## [Goal]
Extract the lines below word for word, from the first of the records through the line containing "The clock says 6.24.15", inclusive. Leave the pictures out of your answer.

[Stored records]
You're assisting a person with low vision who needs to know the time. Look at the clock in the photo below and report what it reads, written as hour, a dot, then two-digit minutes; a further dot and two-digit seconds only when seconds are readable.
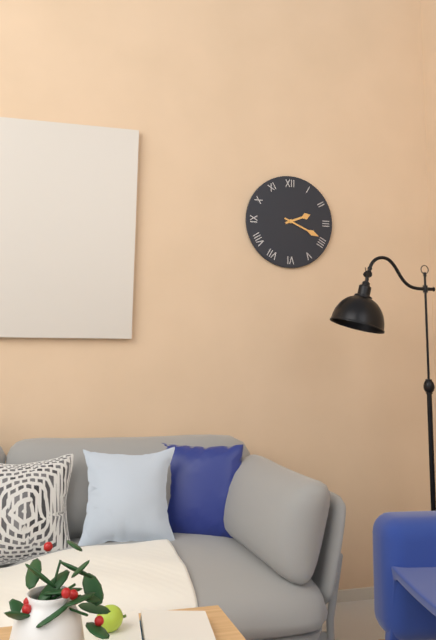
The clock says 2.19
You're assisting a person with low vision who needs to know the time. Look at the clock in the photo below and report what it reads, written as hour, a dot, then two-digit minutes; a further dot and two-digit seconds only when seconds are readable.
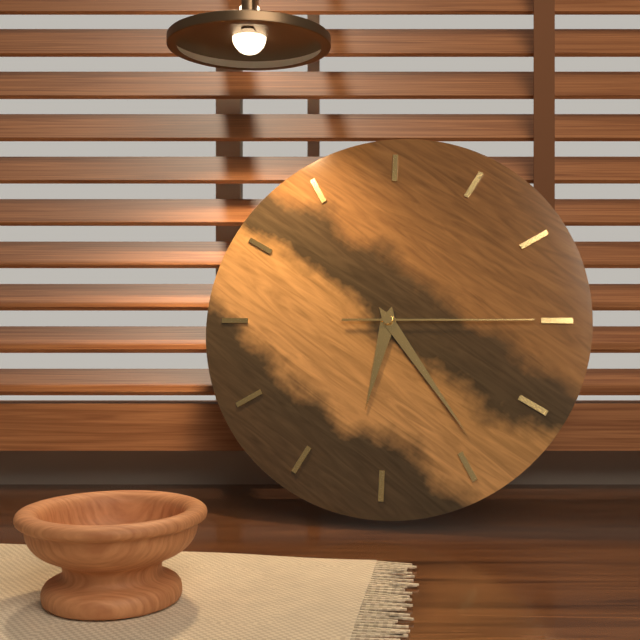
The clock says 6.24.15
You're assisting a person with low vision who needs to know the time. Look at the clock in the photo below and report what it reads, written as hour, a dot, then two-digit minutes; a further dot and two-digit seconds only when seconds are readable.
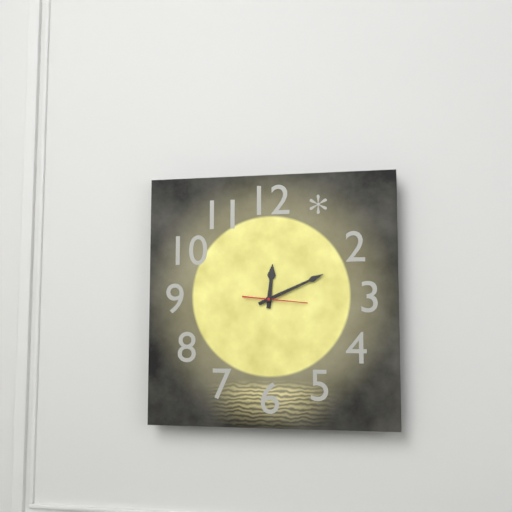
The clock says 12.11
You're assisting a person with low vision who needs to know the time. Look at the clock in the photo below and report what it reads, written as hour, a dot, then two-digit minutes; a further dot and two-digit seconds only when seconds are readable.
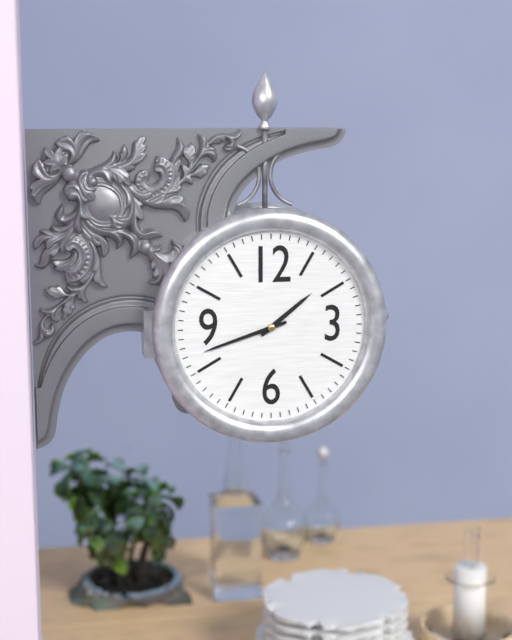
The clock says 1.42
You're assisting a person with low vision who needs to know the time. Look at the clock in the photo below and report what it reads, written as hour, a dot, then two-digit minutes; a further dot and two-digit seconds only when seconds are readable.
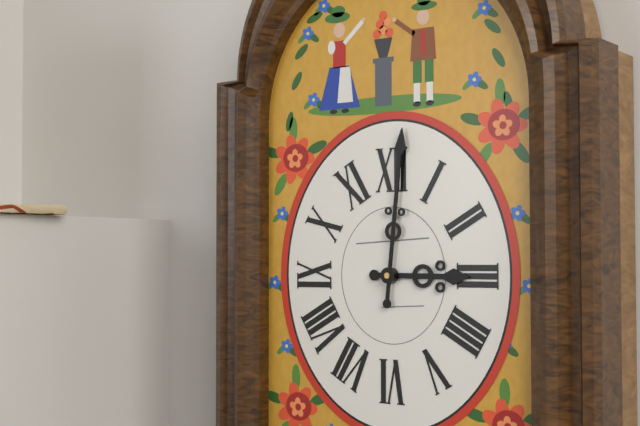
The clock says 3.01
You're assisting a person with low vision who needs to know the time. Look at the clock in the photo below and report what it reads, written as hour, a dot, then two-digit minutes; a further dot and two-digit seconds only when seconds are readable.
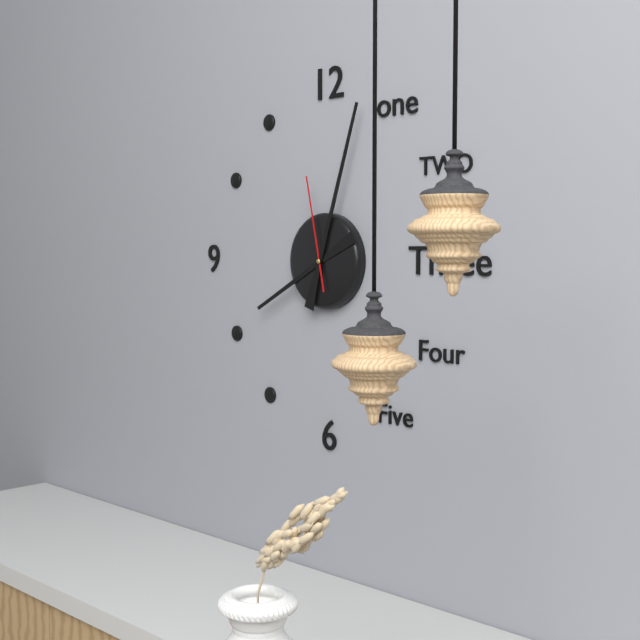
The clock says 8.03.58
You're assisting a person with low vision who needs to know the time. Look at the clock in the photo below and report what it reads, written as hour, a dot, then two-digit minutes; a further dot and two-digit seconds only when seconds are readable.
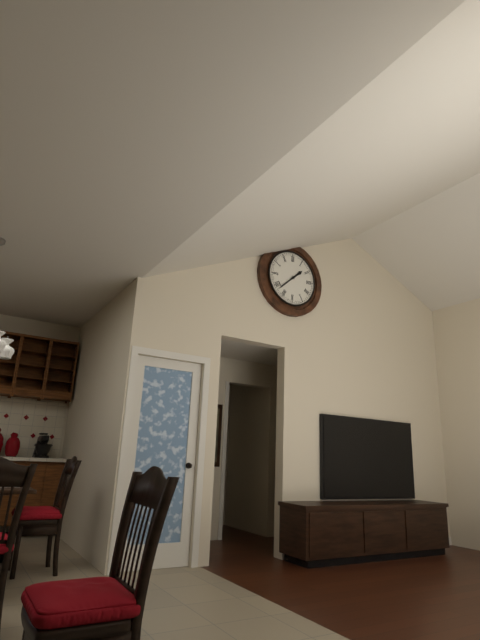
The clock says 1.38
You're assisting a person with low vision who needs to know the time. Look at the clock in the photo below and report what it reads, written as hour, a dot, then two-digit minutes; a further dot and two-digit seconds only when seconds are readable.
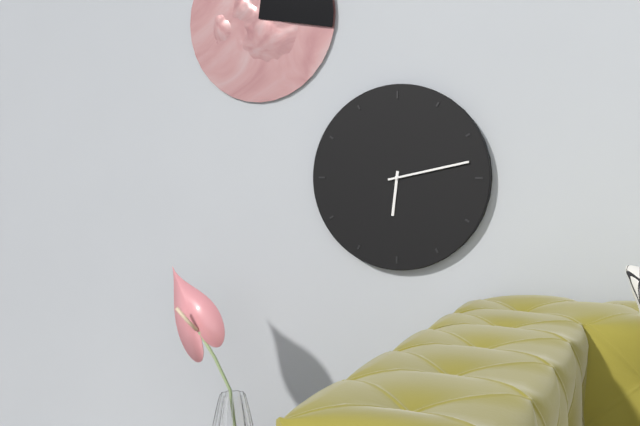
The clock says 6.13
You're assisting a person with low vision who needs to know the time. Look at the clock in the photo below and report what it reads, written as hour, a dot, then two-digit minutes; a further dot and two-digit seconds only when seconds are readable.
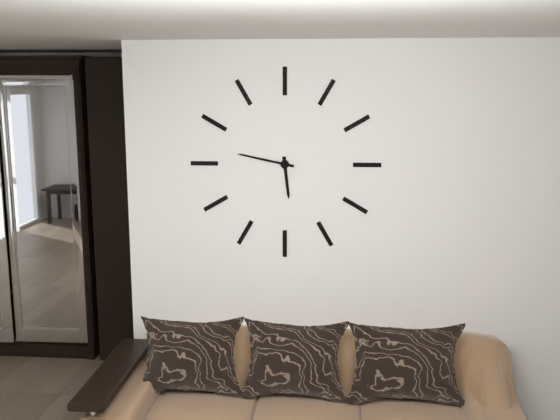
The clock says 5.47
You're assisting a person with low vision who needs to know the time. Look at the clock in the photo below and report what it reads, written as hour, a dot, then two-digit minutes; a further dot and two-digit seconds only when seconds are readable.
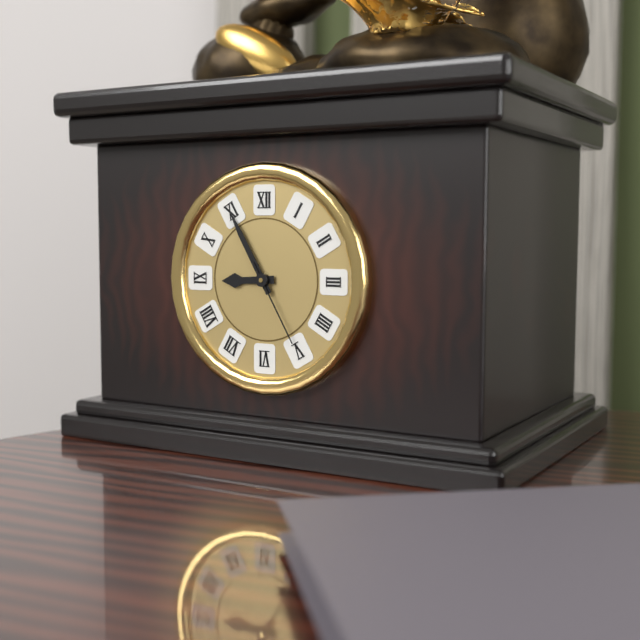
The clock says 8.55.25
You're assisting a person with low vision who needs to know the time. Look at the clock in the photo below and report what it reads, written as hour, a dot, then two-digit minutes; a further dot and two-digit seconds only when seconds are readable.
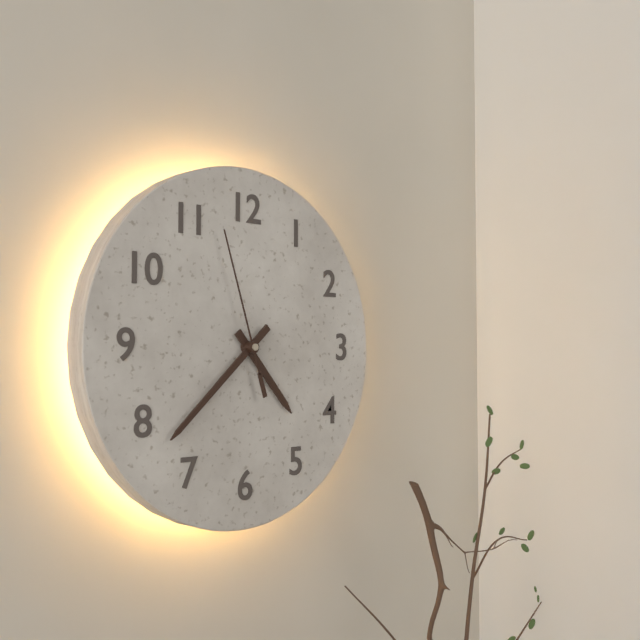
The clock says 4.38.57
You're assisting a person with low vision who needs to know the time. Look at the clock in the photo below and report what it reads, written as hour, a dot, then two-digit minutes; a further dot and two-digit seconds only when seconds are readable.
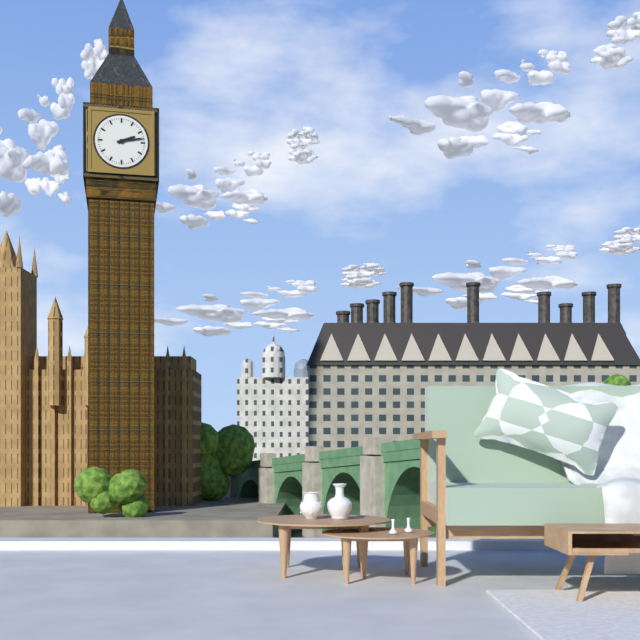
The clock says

## [Solved problem]
You're assisting a person with low vision who needs to know the time. Look at the clock in the photo below and report what it reads, written as hour, a dot, then two-digit minutes; a further dot and two-digit seconds only when seconds are readable.
The clock says 2.19
You're assisting a person with low vision who needs to know the time. Look at the clock in the photo below and report what it reads, written as hour, a dot, then two-digit minutes; a further dot and two-digit seconds only when seconds are readable.
The clock says 6.24.15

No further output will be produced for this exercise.